Heavens, a recognition that things have changed since the 1960s. What can be going on? And, what’s this? People without children have rights? A bold new stroke from the two-party consensus indeed. Is it me, or is it getting a bit liberal in here?
Does cutting taxes means cutting spending? Yes, it does. Ask any trade union general secretary about cutting costs to keep unions afloat. They have done it. So why should secretaries of state be exempt from being obliged to curb or cut costs in order to put more money in the pockets of low and middle income Britain?
Less state income does not mean less public policy. We need to see rises in the minimum wage, encouragement to councils to build council homes, and further moves like the agency workers’ agreement which the British Chambers of Commerce is denouncing.

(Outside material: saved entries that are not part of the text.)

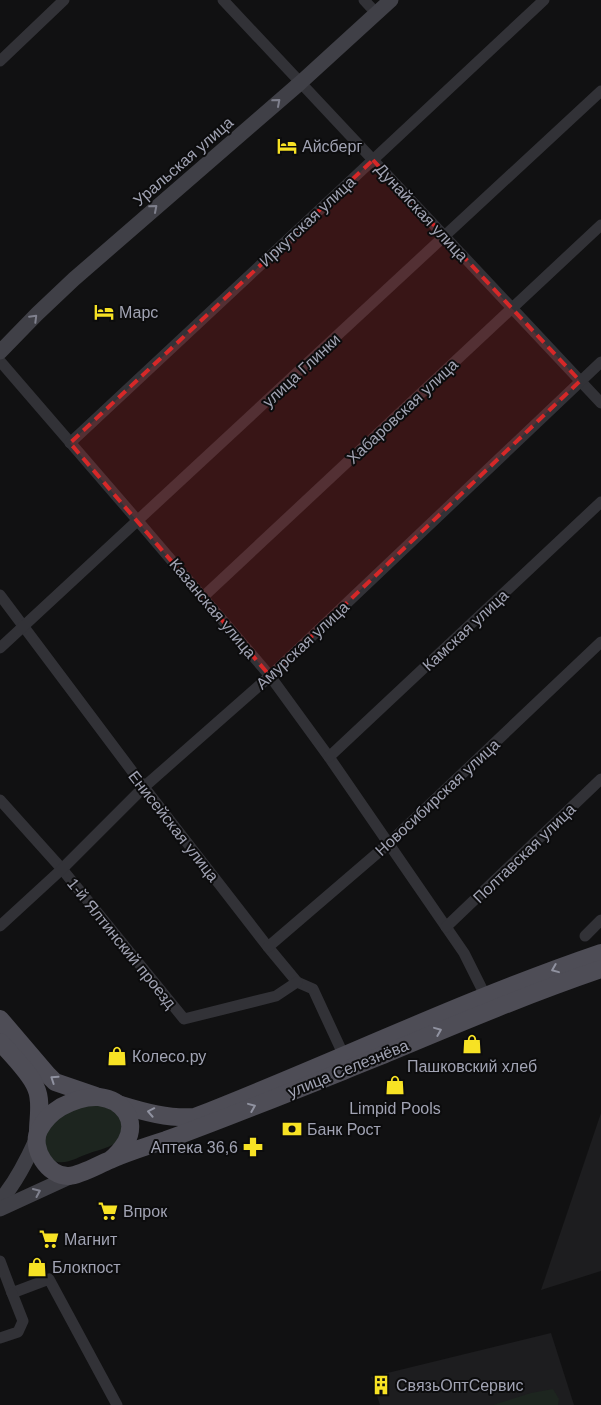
<svg xmlns="http://www.w3.org/2000/svg" width="601" height="1405" font-family="Arial,sans-serif">
	<style>
		.built { fill: #1d1d1f }
		.green { fill: #1d251f }
		.lines { fill: none; stroke-linecap: round; stroke-linejoin: round }
		.minor { stroke: #323237; stroke-width: 11 }
		.secondary { stroke: #404047; stroke-width: 15 }
		.primary { stroke: #4e4d56; stroke-width: 18 }
		.oneway { stroke: #7f808d }
		.oneway2 { stroke: #9092a0 }
		.marked { fill: #d62828; fill-opacity: 0.2; stroke: #d62828; stroke-width: 4; stroke-dasharray: 10 6; stroke-linejoin: round }
		.labels { text-anchor: middle; stroke-width: 4; stroke-linejoin: round; paint-order: stroke }
		.poi-label { font-size: 16px; fill: #a1a3b3; stroke: #0c0c0d; text-anchor: start }
		.street-label { font-size: 16px; fill: #a1a3b3; stroke: #0c0c0d }
	</style>
	<rect width="100%" height="100%" fill="#111112"/>
	<!-- built -->
	<g class="built">
		<polygon points="601,1113 601,1271 541,1290"/>
		<polygon points="551,1333 574,1405 380,1405 371,1377"/>
	</g>
	<!-- green -->
	<g class="green">
		<path d="M85,1105l18,1 17,8c2,8 5,18 -1,26 -6,7 -21,10 -29,13 -13,4 -30,17 -42,3 -1,-2 -4,-5 -4,-7 -1,-4 0,-11 0,-15l19,-21z"/>
		<polygon points="553,1389 559,1399 558,1405 493,1405 531,1393"/>
	</g>
	<g class="lines">
		<!-- minor -->
		<g class="minor">
			<polyline points="223,0 601,403"/>
			<polyline points="364,0 377,14"/>
			<polyline points="0,61 64,0"/>
			<polyline points="0,361 138,521 270,676 329,757 464,953 486,997"/>
			<polyline points="70,443 544,0"/>
			<polyline points="0,595 144,787 268,947 297,982 313,989 344,1056"/>
			<polyline points="203,597 601,225"/>
			<polyline points="0,648 601,91"/>
			<polyline points="329,757 601,502"/>
			<polyline points="0,800 62,869 184,1019 276,996 297,982"/>
			<polyline points="0,926 62,869 144,787 270,676 601,362"/>
			<polyline points="446,927 601,779"/>
			<polyline points="585,936 601,920"/>
			<polyline points="268,947 388,844 601,642"/>
			<polyline points="0,1261 12,1293 49,1279 117,1405"/>
			<polyline points="0,1338 18,1332 23,1321 12,1293"/>
		</g>
		<!-- secondary -->
		<g class="secondary">
			<polyline points="0,352 37,314 74,279 300,83 391,0"/>
			<path d="M0,1201c16,-19 26,-39 36,-61"/>
			<polyline points="0,1209 74,1175"/>
		</g>
		<!-- primary -->
		<g class="primary">
			<polyline points="0,1019 47,1074 55,1082 96,1096"/>
			<path d="M0,1042c11,12 31,32 36,46 6,13 2,30 2,43"/>
			<path d="M118,1104c26,8 51,15 77,13 136,-53 268,-117 406,-164"/>
			<path d="M110,1160c7,-5 11,-10 16,-18 12,-22 -3,-42 -27,-45 -14,-1 -27,4 -38,10 -10,6 -17,13 -22,23 -9,18 9,47 30,46 12,-1 29,-11 41,-16 18,-8 37,-14 56,-20 71,-26 142,-55 212,-83 74,-31 147,-62 223,-88"/>
		</g>
	</g>
	<!-- one-way arrows -->
	<defs><path id="oneway-chevron" d="M-2-3.5L2.5 0L-2 3.5" fill="none" stroke-width="1.6" stroke-linecap="round" stroke-linejoin="round" transform="scale(1.25)"/></defs>
	<g class="oneway">
		<use href="#oneway-chevron" transform="translate(277 102) rotate(-41)"/>
		<use href="#oneway-chevron" transform="translate(154 208) rotate(-41)"/>
		<use href="#oneway-chevron" transform="translate(34 318) rotate(-45)"/>
		<use href="#oneway-chevron" transform="translate(37 1192) rotate(-24)"/>
	</g>
	<g class="oneway2">
		<use href="#oneway-chevron" transform="translate(555 969) rotate(158)"/>
		<use href="#oneway-chevron" transform="translate(438 1031) rotate(-22)"/>
		<use href="#oneway-chevron" transform="translate(54 1079) rotate(-146)"/>
		<use href="#oneway-chevron" transform="translate(252 1107) rotate(-22)"/>
		<use href="#oneway-chevron" transform="translate(151 1112) rotate(-169)"/>
	</g>
	<!-- marked area -->
	<path class="marked" d="M373,160l207,221 -310,295 -200,-233z"/>
	<!-- icons -->
	<defs>
		<symbol id="hotel-bare" viewBox="-9 -9 18 18"><path d="M-6-4.5h1.5V1H6V5H4.5V3h-9V5H-6ZM-4 0a1.8 1.8 0 1 1 3.6 0ZM.5 0V-2.5h3Q6-2.5 6 0Z" fill="#f7e224" stroke="#0c0c0d" stroke-width="2.5" paint-order="stroke"/></symbol>
		<symbol id="shop-bare" viewBox="-9 -9 18 18"><path d="M-5-2.5h2.3a2.7 3.5 0 0 1 5.4 0H5L5.5 6h-11ZM-1.5-2.5h3a1.5 2.3 0 0 0-3 0Z" fill="#f7e224" stroke="#0c0c0d" stroke-width="2.5" paint-order="stroke"/></symbol>
		<symbol id="bank-bare" viewBox="-9 -9 18 18"><path d="M-6-4H6V4H-6ZM0-2.3a2.3 2.3 0 1 0 0 4.6a2.3 2.3 0 1 0 0-4.6Z" fill="#f7e224" stroke="#0c0c0d" stroke-width="2.5" paint-order="stroke"/></symbol>
		<symbol id="pharmacy-bare" viewBox="-9 -9 18 18"><path d="M-2-6h4v4h4v4h-4v4h-4v-4h-4v-4h4Z" fill="#f7e224" stroke="#0c0c0d" stroke-width="2.5" paint-order="stroke"/></symbol>
		<symbol id="supermarket-bare" viewBox="-9 -9 18 18"><path d="M-6-5.5h2.5l.6 2H6L4.5 2H-2.5L-4.4-4H-6ZM-1.5 3.2a1.3 1.3 0 1 0 .1 0ZM3 3.2a1.3 1.3 0 1 0 .1 0Z" fill="#f7e224" stroke="#0c0c0d" stroke-width="2.5" paint-order="stroke"/></symbol>
		<symbol id="building-bare" viewBox="-9 -9 18 18"><path d="M-4-6H4V6H1V3H-1V6H-4ZM-2.5-4.3h1.7v1.8h-1.7ZM.8-4.3h1.7v1.8H.8ZM-2.5-1h1.7V.8h-1.7ZM.8-1h1.7V.8H.8Z" fill="#f7e224" stroke="#0c0c0d" stroke-width="2.5" paint-order="stroke"/></symbol>
	</defs>
	<g fill-rule="evenodd">
		<use href="#hotel-bare" x="273" y="132" width="28" height="28"/>
		<use href="#hotel-bare" x="90" y="298" width="28" height="28"/>
		<use href="#shop-bare" x="458" y="1030" width="28" height="28"/>
		<use href="#shop-bare" x="103" y="1042" width="28" height="28"/>
		<use href="#shop-bare" x="381" y="1071" width="28" height="28"/>
		<use href="#bank-bare" x="278" y="1115" width="28" height="28"/>
		<use href="#pharmacy-bare" x="239" y="1133" width="28" height="28"/>
		<use href="#supermarket-bare" x="94" y="1197" width="28" height="28"/>
		<use href="#supermarket-bare" x="35" y="1225" width="28" height="28"/>
		<use href="#shop-bare" x="23" y="1253" width="28" height="28"/>
		<use href="#building-bare" x="367" y="1371" width="28" height="28"/>
	</g>
	<g class="labels">
		<!-- poi labels -->
		<g class="poi-label">
			<text x="302" y="152">Айсберг</text>
			<text x="119" y="318">Марс</text>
			<text x="132" y="1062">Колесо.ру</text>
			<text x="472" y="1072" text-anchor="middle">Пашковский хлеб</text>
			<text x="395" y="1114" text-anchor="middle">Limpid Pools</text>
			<text x="307" y="1135">Банк Рост</text>
			<text x="238" y="1153" text-anchor="end">Аптека 36,6</text>
			<text x="123" y="1217">Впрок</text>
			<text x="64" y="1245">Магнит</text>
			<text x="52" y="1273">Блокпост</text>
			<text x="396" y="1391">СвязьОптСервис</text>
		</g>
		<!-- street labels -->
		<g class="street-label">
			<text transform="translate(183 161) rotate(-41)" y="6">Уральская улица</text>
			<text transform="translate(422 212) rotate(47)" y="6">Дунайская улица</text>
			<text transform="translate(307 221) rotate(-43)" y="6">Иркутская улица</text>
			<text transform="translate(301 370) rotate(-43)" y="6">улица Глинки</text>
			<text transform="translate(402 411) rotate(-43)" y="6">Хабаровская улица</text>
			<text transform="translate(213 608) rotate(50)" y="6">Казанская улица</text>
			<text transform="translate(465 630) rotate(-43)" y="6">Камская улица</text>
			<text transform="translate(302 645) rotate(-43)" y="6">Амурская улица</text>
			<text transform="translate(437 797) rotate(-43)" y="6">Новосибирская улица</text>
			<text transform="translate(174 826) rotate(52)" y="6">Енисейская улица</text>
			<text transform="translate(524 853) rotate(-44)" y="6">Полтавская улица</text>
			<text transform="translate(122 943) rotate(51)" y="6">1-й Ялтинский проезд</text>
			<text transform="translate(348 1068) rotate(-22)" y="6">улица Селезнёва</text>
		</g>
	</g>
</svg>
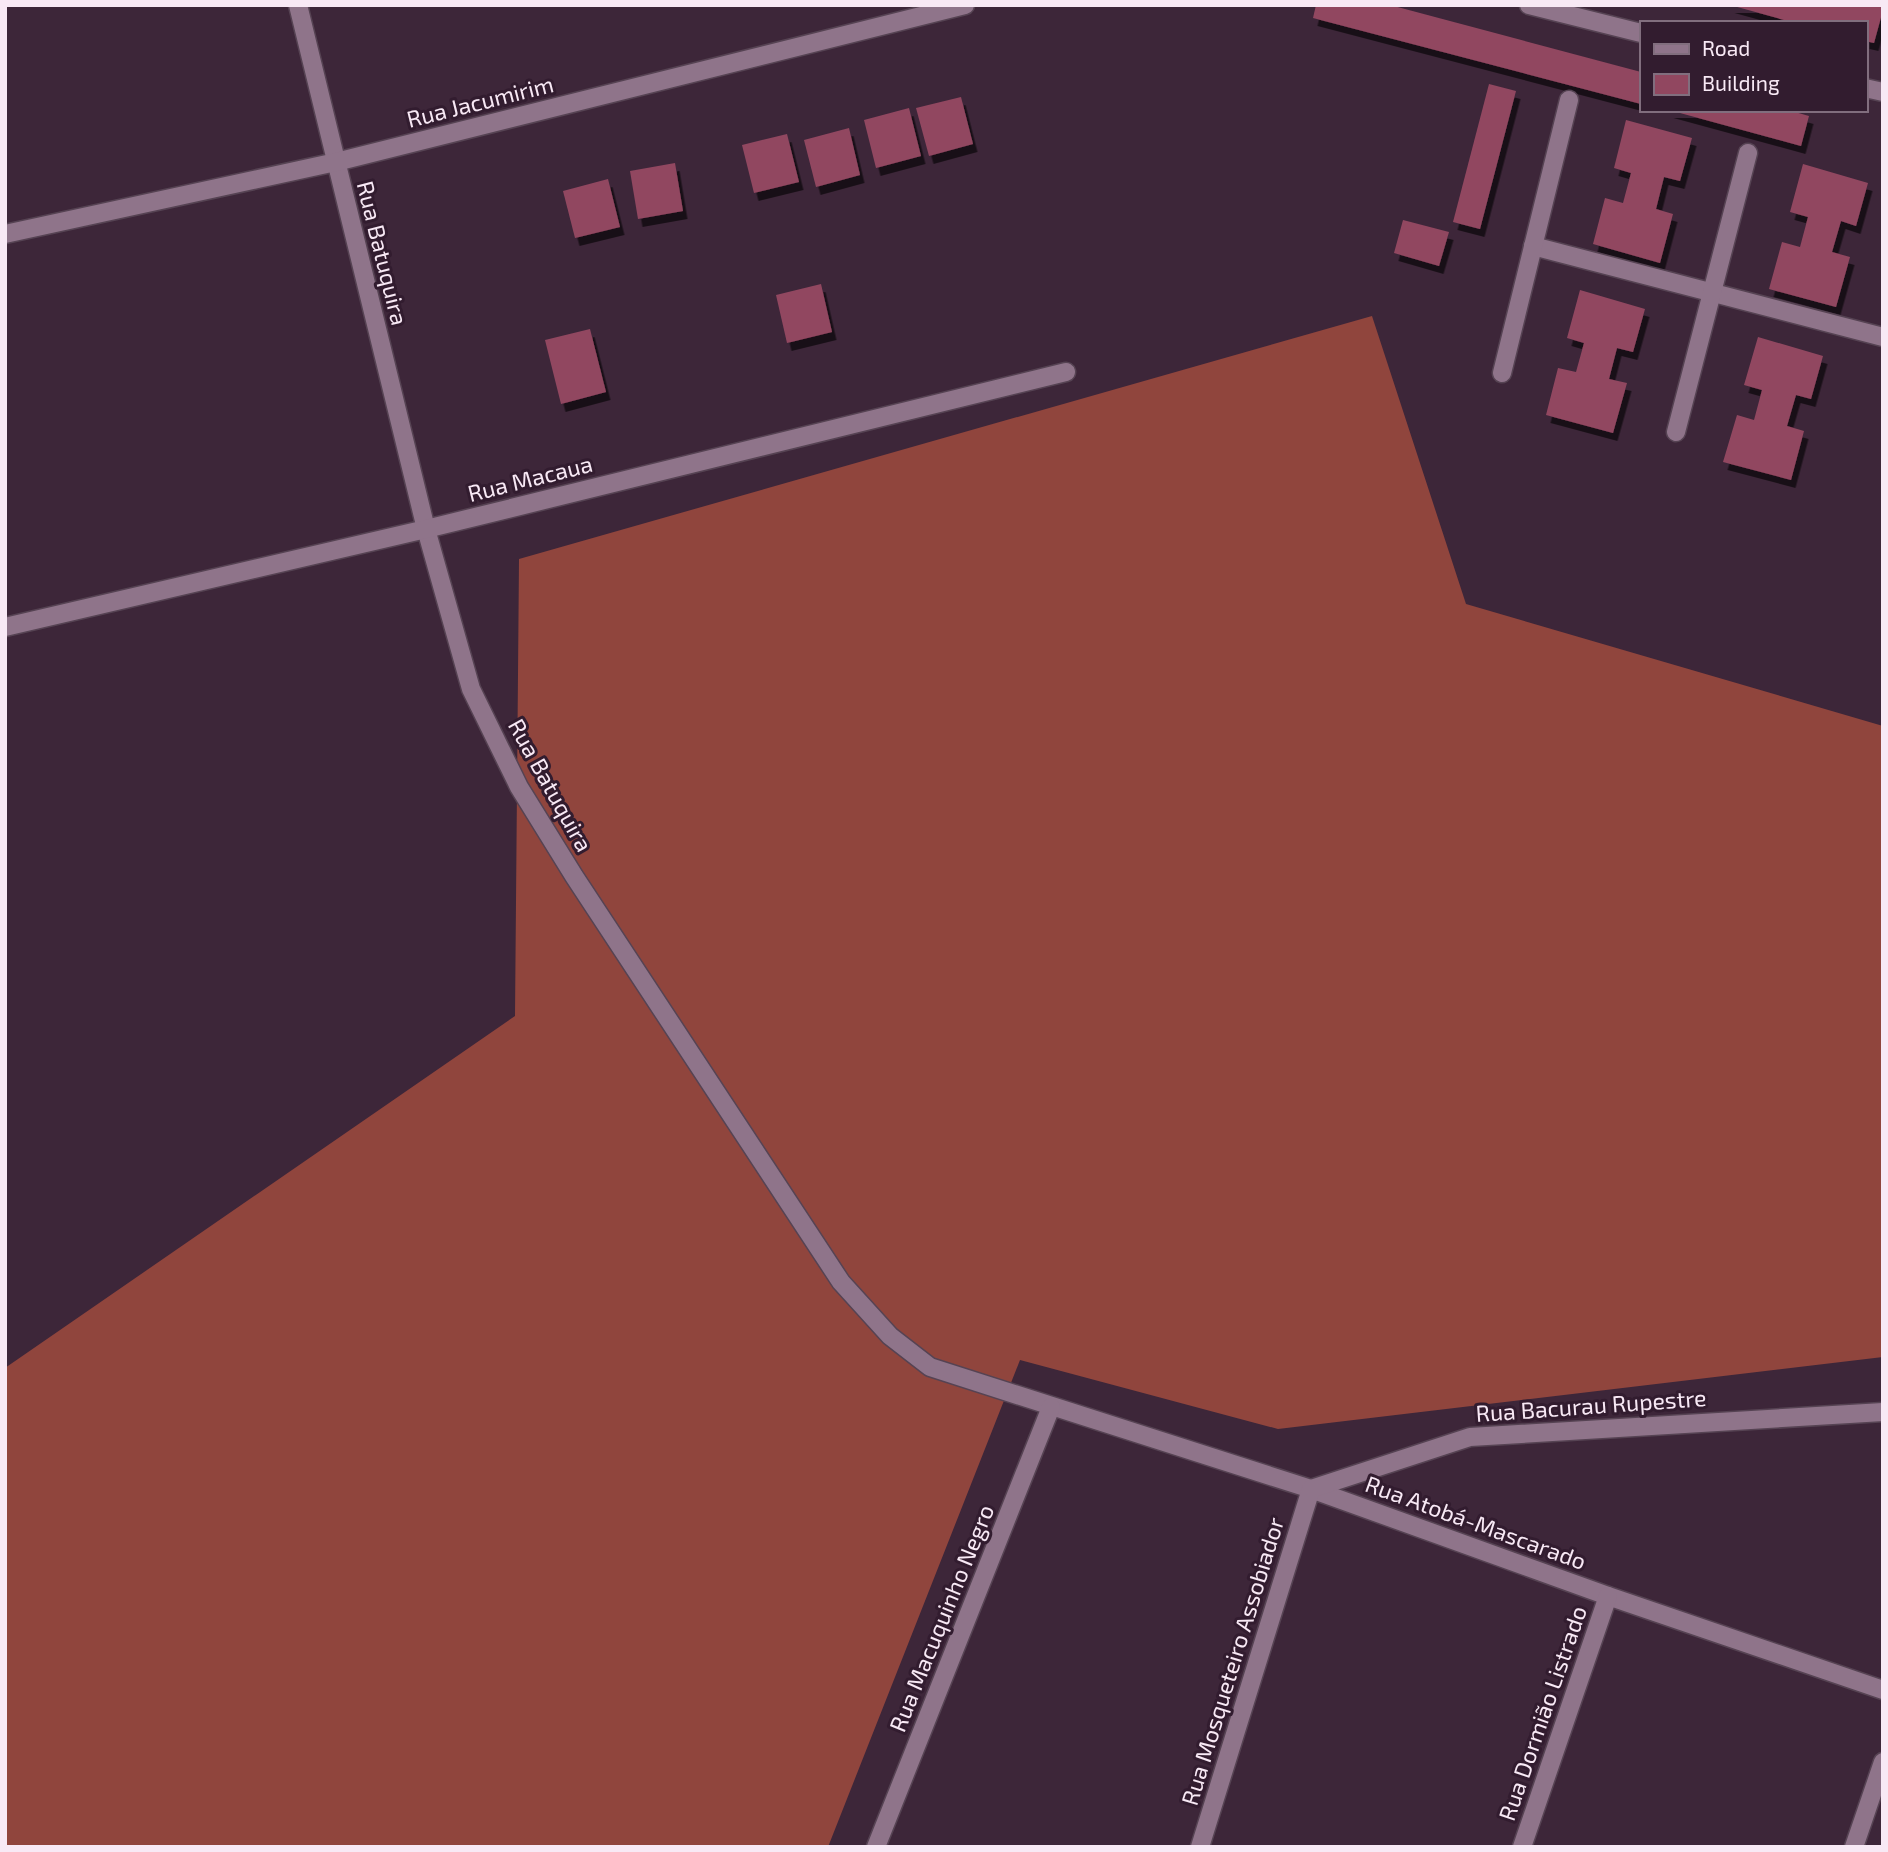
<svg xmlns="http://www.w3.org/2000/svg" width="1888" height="1852" viewBox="0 0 1888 1852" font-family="'Exo 2',sans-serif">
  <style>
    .forest { fill: #90453d }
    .building { fill: #914760; filter: url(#shadow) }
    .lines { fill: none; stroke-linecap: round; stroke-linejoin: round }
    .street-casing { stroke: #564353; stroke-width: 21 }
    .street { stroke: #8f748a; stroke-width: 18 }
    .labels { text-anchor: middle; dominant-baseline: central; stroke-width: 6; stroke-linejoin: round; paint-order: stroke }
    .street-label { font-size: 23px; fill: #f8e9f5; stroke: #321c2f }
  </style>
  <defs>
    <filter id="shadow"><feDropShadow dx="4.5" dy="8" stdDeviation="0" flood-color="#0009"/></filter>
  </defs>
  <rect width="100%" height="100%" fill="#3d2639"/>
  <polygon class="forest" points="1372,316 1466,604 1883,726 1883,1357 1278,1429 1020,1360 828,1847 5,1847 5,1368 515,1016 519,559"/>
  <g class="building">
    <polygon points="1316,5 1390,5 1641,72 1641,104 1313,18"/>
    <polygon points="1730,5 1882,5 1883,10 1874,43 1865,41 1865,23 1795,23"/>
    <polygon points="1489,84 1516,91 1480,229 1453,222"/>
    <polygon points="961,97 973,144 929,156 916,108"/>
    <polygon points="909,108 921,156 876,168 864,120"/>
    <polygon points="1669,110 1788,110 1809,116 1801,146"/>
    <polygon points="1626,120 1692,138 1680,181 1664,177 1656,209 1673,214 1660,263 1593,244 1605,198 1623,203 1631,173 1614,168"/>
    <polygon points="849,128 860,175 816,187 804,140"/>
    <polygon points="787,134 799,182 754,193 742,145"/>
    <polygon points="675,163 683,211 638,219 630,171"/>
    <polygon points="1803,164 1868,183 1856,226 1841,221 1832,252 1850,257 1836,307 1769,289 1782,242 1800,247 1808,217 1790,212"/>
    <polygon points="608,179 620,227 575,238 563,191"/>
    <polygon points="1403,220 1449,232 1439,266 1394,253"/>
    <polygon points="821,284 832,332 787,343 776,295"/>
    <polygon points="1580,290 1645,309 1633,352 1617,348 1609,379 1627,383 1613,433 1546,415 1558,368 1576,372 1584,343 1567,338"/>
    <polygon points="590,329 606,392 561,404 545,340"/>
    <polygon points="1758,337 1823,356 1811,399 1796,395 1787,426 1804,431 1791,480 1723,462 1737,415 1754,420 1762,390 1744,385"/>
  </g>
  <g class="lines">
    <defs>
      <g id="street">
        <polyline points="298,5 426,529 471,689 519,787 574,876 841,1282 890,1336 930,1367 1311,1489 1608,1596 1883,1690"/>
        <polyline points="1529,5 1641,33"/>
        <polyline points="1865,88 1883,92"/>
        <polyline points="5,234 336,162 965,5"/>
        <polyline points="1533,246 1883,337"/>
        <polyline points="1502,373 1569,100"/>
        <polyline points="1676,432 1748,153"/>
        <polyline points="5,627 426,529 1066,372"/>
        <polyline points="876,1847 1051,1407"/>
        <polyline points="1200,1847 1311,1489 1470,1437 1883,1412"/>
        <polyline points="1522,1847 1608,1596"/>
        <polyline points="1854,1847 1883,1762"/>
      </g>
    </defs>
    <use href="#street" class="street-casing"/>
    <use href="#street" class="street"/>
  </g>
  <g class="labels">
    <g class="street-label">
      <text transform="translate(480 101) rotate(-14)">Rua Jacumirim</text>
      <text transform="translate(383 253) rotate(76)">Rua Batuquira</text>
      <text transform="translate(530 478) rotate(-14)">Rua Macaua</text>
      <text transform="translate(551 785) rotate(61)">Rua Batuquira</text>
      <text transform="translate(1591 1405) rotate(-4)">Rua Bacurau Rupestre</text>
      <text transform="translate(1476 1522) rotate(20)">Rua Atobá-Mascarado</text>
      <text transform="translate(941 1618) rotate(-68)">Rua Macuquinho Negro</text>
      <text transform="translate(1232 1661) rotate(-73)">Rua Mosqueteiro Assobiador</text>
      <text transform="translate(1542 1713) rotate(-71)">Rua Dormião Listrado</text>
    </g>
  </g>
  <rect width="1888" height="1852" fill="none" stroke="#f8e9f5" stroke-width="14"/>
  <rect x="1640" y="21" width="228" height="91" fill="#321c2f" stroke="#816e7e" stroke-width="2"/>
  <rect x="1654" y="44" width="35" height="10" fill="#8f748a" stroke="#816e7e" stroke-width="2"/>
  <text x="1702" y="56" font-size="21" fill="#f8e9f5">Road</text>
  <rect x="1654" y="74" width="35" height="21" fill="#914760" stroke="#816e7e" stroke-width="2"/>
  <text x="1702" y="91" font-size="21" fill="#f8e9f5">Building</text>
</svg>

Hm, a recognition that the size of the state can be reduced without necessarily entailing the mass consumption of the Babies of the Poor by frothing hordes of Tory hounds, eh? Shurely shome mishtake. And here’s the drumroll:
…If the Tories said there is no such thing as society, Labour must be careful to avoid the trap of saying there is no such thing as the individual.
Labour has a wider duty to reinvent a new form of government… Labour must now break free of the Compass-Blairite axis and shape new policies. In the present conjuncture, a good place to start is to have a little less state and a little more individual spending power.
Who are you, “Denis MacShane”? What have you done with the real Labour MP for Rotherham?
In a way, whilst I agree with nearly all its essentials, the article highlights exactly what is so damaged about Labour after ten years in power. They’ve gone native (if they ever stopped being native in the first place). A thousand word article about cutting taxes and reducing the size of the state in which there is no mention whatsoever of the only mainstream party committed in black and white to doing both? Self-absorbed and self-interested doesn’t begin to cover it.
Of course, MacShane can’t admit that much of what he is describing is the Liberal Democrat approach, because that would be to give up on the cherished party he has been a parliamentary member of since 1994 (certainly not easy), and it would also be to concede that there might be life outside the two-party system, and no-one who profits by a system wants to see it undermined.
But this man is a Liberal Democrat in very many important respects other than the admittedly germane question of international sovereignty and illegal war. Possibly he doesn’t even admit it to himself. But then again, possibly he does.
The clinching proof? Look to the comment thread on Clegg’s Whiff of Insurrection piece for the Torygraph yesterday – a thread aptly described by OneHour over at Paul Walter’s gaff as “like having a bucket of bile thrown at you”. There were a number of noble exceptions to this, in fact, but I still expect to be washing bits of half-digested vomitted-up stupidity out of my hair for weeks. At least this one can construct a sentence:
Yesterday, we had the dreadful dinosaur MacShane, proffering his agreement that Labour was a waste of money, but then in the last throes of pseudo backstabbing of his own fellow travellers, switched to twisting the facts to blame conservative ‘policies’ for the debacle resulting from the last eleven years of Labour. He is another, who runs with an ever so slight conflict of interest in representing both his constituency and the EU, having sworn allegiance to both, and coming down firmly on the side of his EU pension.
Now we have Clegg, with more of the same drivel…
Now that is what I call an endorsement.